Luhut Bilang Film 'Dirty Vote' Garapan Dandhy Laksono Banyak Bohongnya

ERA.id - Menteri Koordinator Bidang Kemaritiman dan Investasi (Menko Marves), Luhut Binsar Pandjaitan, menyebut bahwa banyak kebohongan dalam film dokumenter "Dirty Vote".

"Itu yang membuat film Dirty Vote itu kan sama juga yang membuat (film) 'Sexy Killers' ya 2019. Ternyata diurai ya banyak bohongnya. Jadi sayang juga sebenarnya kita menebar kebohongan," kata Luhut Panjaitan usai mencoblos di TPS 14 Desa Cemagi, Kecamatan Mengwi, Badung, Bali, Rabu (14/2/2024).

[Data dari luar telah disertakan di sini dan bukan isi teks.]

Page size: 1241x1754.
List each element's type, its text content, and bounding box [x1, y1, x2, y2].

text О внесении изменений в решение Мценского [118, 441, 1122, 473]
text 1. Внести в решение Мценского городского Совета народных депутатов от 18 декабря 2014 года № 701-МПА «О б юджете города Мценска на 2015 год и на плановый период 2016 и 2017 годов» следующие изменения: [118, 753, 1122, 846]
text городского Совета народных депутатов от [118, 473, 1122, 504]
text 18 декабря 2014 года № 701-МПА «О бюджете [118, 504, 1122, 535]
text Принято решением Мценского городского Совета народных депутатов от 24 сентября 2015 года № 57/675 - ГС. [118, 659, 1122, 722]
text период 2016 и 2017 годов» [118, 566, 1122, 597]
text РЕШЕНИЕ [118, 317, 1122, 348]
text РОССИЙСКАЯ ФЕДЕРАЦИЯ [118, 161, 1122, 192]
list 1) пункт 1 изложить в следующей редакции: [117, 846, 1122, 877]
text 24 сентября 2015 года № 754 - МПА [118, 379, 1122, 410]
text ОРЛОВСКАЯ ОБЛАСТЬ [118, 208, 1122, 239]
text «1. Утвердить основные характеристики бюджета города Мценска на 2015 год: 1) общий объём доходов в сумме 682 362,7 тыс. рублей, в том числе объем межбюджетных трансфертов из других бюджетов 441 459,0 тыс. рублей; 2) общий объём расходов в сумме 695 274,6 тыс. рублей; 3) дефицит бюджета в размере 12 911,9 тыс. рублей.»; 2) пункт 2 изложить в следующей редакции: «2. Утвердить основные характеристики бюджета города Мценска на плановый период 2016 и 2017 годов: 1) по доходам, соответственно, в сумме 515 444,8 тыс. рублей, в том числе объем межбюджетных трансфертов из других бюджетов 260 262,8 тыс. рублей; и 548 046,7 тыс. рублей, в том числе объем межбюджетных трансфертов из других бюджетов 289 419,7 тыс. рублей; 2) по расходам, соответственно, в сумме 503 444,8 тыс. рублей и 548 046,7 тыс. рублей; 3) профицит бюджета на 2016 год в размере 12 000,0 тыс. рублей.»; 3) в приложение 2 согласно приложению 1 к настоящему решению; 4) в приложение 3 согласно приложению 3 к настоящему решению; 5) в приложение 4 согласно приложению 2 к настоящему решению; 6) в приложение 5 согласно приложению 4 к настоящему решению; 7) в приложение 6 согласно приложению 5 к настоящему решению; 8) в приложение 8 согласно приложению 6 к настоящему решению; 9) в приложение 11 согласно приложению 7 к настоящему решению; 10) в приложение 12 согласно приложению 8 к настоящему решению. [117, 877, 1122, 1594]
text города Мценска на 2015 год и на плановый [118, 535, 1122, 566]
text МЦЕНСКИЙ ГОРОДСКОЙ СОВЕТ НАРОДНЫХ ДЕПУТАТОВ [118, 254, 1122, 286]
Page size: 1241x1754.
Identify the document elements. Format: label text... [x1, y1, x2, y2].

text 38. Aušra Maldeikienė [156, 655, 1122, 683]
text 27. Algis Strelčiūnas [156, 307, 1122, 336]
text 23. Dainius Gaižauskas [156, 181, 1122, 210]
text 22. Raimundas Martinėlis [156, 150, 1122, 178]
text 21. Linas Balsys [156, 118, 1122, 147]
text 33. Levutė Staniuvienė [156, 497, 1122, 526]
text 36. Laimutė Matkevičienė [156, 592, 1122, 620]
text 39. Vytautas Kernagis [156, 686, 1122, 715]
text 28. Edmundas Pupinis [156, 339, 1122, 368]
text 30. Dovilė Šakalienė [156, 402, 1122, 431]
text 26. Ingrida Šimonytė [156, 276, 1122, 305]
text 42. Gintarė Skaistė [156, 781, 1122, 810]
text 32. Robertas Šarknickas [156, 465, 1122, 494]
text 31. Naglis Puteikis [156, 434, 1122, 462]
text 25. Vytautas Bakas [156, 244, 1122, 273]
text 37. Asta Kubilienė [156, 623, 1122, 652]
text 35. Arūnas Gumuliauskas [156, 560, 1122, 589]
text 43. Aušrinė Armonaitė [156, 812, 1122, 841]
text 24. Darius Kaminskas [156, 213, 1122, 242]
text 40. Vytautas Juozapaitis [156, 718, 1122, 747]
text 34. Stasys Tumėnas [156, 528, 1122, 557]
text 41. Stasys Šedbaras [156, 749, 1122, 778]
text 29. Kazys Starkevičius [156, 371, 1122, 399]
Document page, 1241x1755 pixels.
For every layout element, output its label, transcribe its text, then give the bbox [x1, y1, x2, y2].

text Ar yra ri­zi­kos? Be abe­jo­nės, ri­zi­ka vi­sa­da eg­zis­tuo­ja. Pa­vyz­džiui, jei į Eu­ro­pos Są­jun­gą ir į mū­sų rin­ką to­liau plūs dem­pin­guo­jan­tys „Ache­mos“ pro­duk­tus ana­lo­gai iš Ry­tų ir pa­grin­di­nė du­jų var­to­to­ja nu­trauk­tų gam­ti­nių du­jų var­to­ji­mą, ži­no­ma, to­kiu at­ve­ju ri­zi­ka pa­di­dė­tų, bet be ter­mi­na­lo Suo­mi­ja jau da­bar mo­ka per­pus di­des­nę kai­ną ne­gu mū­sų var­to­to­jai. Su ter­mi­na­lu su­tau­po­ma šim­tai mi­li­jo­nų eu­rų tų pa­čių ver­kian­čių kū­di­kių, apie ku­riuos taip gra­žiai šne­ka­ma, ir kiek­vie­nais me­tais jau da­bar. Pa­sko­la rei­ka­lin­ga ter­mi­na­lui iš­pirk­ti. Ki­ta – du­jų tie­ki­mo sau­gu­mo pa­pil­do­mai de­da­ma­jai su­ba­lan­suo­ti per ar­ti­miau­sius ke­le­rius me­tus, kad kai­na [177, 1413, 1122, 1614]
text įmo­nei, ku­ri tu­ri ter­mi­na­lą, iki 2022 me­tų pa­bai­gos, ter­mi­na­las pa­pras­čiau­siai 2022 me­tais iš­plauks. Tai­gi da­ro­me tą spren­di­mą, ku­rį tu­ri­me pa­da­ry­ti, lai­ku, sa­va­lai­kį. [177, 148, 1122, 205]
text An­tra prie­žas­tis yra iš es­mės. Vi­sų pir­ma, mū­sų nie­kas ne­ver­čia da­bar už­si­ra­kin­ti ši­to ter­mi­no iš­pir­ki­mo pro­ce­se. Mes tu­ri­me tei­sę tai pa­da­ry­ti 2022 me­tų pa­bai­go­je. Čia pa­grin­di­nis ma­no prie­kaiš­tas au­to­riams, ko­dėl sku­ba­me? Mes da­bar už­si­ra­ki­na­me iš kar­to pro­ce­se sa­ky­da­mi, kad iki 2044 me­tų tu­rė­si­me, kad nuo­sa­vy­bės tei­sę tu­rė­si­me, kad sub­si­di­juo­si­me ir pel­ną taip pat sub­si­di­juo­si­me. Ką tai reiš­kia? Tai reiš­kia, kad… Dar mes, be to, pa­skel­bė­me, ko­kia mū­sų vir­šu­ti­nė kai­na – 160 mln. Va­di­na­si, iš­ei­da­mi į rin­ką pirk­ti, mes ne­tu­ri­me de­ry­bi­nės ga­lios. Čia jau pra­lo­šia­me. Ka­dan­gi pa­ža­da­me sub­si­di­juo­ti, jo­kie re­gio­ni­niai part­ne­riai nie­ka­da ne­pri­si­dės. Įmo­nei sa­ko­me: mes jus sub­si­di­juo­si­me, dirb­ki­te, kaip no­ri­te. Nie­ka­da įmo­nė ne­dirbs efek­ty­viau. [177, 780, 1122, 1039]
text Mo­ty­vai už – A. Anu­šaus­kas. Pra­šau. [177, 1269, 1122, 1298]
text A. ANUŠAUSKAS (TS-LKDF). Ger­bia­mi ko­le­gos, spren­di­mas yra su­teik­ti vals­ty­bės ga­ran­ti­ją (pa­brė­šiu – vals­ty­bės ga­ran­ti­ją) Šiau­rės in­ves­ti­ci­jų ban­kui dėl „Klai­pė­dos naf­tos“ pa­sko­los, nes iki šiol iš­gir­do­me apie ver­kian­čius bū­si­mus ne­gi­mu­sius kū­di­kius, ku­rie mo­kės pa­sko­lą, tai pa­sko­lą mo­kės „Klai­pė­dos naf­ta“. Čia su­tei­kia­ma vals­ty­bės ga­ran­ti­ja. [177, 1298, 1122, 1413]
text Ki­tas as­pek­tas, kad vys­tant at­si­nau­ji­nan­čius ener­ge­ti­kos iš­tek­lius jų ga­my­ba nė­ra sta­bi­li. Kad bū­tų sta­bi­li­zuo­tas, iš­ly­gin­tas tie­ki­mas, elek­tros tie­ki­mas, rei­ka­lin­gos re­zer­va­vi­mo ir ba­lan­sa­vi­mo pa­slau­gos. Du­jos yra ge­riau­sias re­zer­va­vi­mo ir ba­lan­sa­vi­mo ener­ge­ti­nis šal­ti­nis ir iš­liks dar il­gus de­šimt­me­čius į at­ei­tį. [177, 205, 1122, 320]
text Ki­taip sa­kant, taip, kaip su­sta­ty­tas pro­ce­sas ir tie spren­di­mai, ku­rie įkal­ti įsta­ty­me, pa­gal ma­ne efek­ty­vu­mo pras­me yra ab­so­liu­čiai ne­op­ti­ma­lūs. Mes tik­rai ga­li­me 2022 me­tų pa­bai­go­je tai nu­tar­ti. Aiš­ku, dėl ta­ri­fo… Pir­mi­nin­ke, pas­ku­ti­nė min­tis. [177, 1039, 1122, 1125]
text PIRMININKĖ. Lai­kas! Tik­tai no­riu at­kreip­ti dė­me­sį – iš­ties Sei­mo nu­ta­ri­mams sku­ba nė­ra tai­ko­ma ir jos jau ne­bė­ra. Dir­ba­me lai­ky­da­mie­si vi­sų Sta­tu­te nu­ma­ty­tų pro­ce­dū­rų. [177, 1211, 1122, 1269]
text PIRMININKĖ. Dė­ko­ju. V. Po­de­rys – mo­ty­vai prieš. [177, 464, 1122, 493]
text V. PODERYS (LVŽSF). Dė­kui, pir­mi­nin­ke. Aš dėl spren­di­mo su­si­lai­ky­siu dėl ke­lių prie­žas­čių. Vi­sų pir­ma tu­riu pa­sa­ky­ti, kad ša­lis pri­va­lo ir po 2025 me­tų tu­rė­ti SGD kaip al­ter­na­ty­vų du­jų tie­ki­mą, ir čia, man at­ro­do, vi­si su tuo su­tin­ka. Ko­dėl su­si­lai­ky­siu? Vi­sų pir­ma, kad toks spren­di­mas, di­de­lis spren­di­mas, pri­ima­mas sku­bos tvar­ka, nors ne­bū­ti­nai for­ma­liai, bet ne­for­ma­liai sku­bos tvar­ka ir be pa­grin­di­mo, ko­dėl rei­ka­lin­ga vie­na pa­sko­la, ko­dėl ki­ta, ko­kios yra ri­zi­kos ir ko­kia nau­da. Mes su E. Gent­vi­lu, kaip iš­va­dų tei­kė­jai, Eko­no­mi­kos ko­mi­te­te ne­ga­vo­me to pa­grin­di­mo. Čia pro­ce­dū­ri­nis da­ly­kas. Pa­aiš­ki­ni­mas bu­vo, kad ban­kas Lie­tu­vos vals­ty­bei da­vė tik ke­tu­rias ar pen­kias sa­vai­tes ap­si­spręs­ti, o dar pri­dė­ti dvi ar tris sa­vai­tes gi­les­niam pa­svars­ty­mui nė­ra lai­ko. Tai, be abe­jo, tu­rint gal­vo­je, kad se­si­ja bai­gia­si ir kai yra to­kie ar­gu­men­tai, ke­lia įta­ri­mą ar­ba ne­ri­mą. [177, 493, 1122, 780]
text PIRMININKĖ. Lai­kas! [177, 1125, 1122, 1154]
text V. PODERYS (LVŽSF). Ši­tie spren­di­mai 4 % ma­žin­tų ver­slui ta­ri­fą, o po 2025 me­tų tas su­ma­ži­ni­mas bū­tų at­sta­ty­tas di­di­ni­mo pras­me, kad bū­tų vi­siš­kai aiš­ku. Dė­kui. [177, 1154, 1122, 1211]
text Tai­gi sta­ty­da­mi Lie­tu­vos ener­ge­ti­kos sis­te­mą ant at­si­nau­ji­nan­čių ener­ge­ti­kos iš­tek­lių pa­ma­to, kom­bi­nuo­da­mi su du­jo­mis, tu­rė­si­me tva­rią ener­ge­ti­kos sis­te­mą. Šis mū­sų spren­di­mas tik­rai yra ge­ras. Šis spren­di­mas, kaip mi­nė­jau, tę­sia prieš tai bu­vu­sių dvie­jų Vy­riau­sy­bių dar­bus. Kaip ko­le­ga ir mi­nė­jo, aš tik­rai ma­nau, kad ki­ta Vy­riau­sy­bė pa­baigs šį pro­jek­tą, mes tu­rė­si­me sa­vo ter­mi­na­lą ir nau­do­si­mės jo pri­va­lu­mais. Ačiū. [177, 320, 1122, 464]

Adapun film dokumenter "Dirty Vote" merupakan film yang disutradarai oleh jurnalis senior Dandhy Dwi Laksono di bawah rumah produksi Watchdoc. Film tersebut dirilis di YouTube pada 11 Februari 2024, persis tiga hari menjelang Pemilu 2024 yang mengungkapkan adanya sejumlah dugaan kecurangan dalam proses Pemilu 2024.

Sementara itu, film "Sexy Killers" merupakan film dokumenter yang dirilis pada 2019 lalu oleh sutradara yang sama Dandhy Laksono. Film "Sexy Killers" mengungkap keberadaan elite politik dan jenderal TNI di balik kepemilikan tambang batu bara serta operasional PLTU di Indonesia.

Luhut Panjaitan membantah bahwa ada kecurangan dalam proses Pemilihan Umum tahun 2024. Hal tersebut lantaran ada pengawasan yang ketat dari penyelenggara Pemilu, sehingga tidak ada potensi kecurangan.

"Siapa sih sekarang mau curang? Semua saling ngawasin kok, ya kan? Saling mengawasi. Jadi ya, kecurangan itu hampir tidak ada lah," katanya.

Sutradara film dokumenter "Dirty Vote" Dandhy Laksono sendiri menyatakan film yang dipandu oleh tiga pakar hukum tata negara yakni Bivitri Susanti, Zainal Arifin Mochtar, dan Feri Amsari merupakan bentuk edukasi untuk masyarakat yang pada 14 Februari 2024 menggunakan hak pilihnya dalam Pemilu 2024.

Dandy menjelaskan film itu digarap dalam waktu sekitar 2 minggu, yang mencakup proses riset, produksi, penyuntingan, sampai rilis.

Pembuatan film itu pun melibatkan 20 lembaga, antara lain Aliansi Jurnalis Independen (AJI), Bangsa Mahardika, Ekspedisi Indonesia Baru, Ekuatorial, Fraksi Rakyat Indonesia, Perludem, Indonesia Corruption Watch, JATAM, Lokataru, LBH Pers, WALHI, Yayasan Kurawal, dan YLBHI.